### Collected data
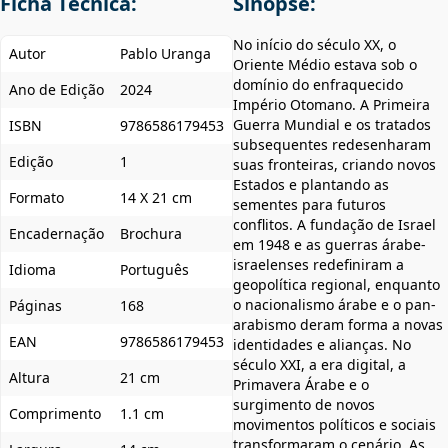
Ficha Técnica:
Sinopse:
No início do século XX, o
Autor
Pablo Uranga
Oriente Médio estava sob o
domínio do enfraquecido
Ano de Edição
2024
Império Otomano. A Primeira
Guerra Mundial e os tratados
ISBN
9786586179453
subsequentes redesenharam
Edição
1
suas fronteiras, criando novos
Estados e plantando as
Formato
14 X 21 cm
sementes para futuros
conflitos. A fundação de Israel
Encadernação
Brochura
em 1948 e as guerras árabe-
israelenses redefiniram a
Idioma
Português
geopolítica regional, enquanto
o nacionalismo árabe e o pan-
Páginas
168
arabismo deram forma a novas
EAN
9786586179453
identidades e alianças. No
século XXI, a era digital, a
Altura
21 cm
Primavera Árabe e o
surgimento de novos
Comprimento
1.1 cm
movimentos políticos e sociais
transformaram o cenário. As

### Task
Match on "novos": copy every line in the records that has it.

### Solution for this problem
suas fronteiras, criando novos
surgimento de novos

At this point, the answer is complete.